Will the data in the cache be removed when the job is finished? Or will the data be removed as soon as another job needs the cache?

Thanks in advance for your help!

1 Like

As of CryoSPARC v4.3.1, a minimum value of 1 is enforced for the CRYOSPARC_SSD_CACHE_LIFETIME_DAYS variable. Therefore

would in and by itself not cause the cached files immediately upon completion of the job.

Thanks for your reply!

Then my question is: is there a way to not get any lifetime for the cache? So that there is no lock on the data stored in the cache once no jobs are using it?

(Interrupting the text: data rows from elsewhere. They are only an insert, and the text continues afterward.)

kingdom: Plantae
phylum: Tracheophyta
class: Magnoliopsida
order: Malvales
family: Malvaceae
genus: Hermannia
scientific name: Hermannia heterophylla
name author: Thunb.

You could create a cluster job-specific scratch directory and remove the scratch directory after the cluster job’s completion through your cluster’s workload manager.
For the slurm case, you could try (I have not yet):

  1. define (using the $SLURM_JOB_ID), create and chown $SLURM_JOB_USER a job-specific scratch path as part of the cluster job Prolog
  2. export that scratch path to the cluster job’s environment as part of the TaskProlog, as described in this example
  3. in the cluster script, above the {{ run_cmd }} statement, assign the scratch path to the CRYOSPARC_SSD_PATH variable
  4. remove the slurm job-specific scratch directory as part of the job Epilog

Does this work?

Thanks for your suggestion!
In the end I have set the CRYOSPARC_SSD_PATH variable to a temporary directory created and deleted by Slurm Prolog and Epilog.

Thank you very much for your availability :slight_smile:
Have a nice day!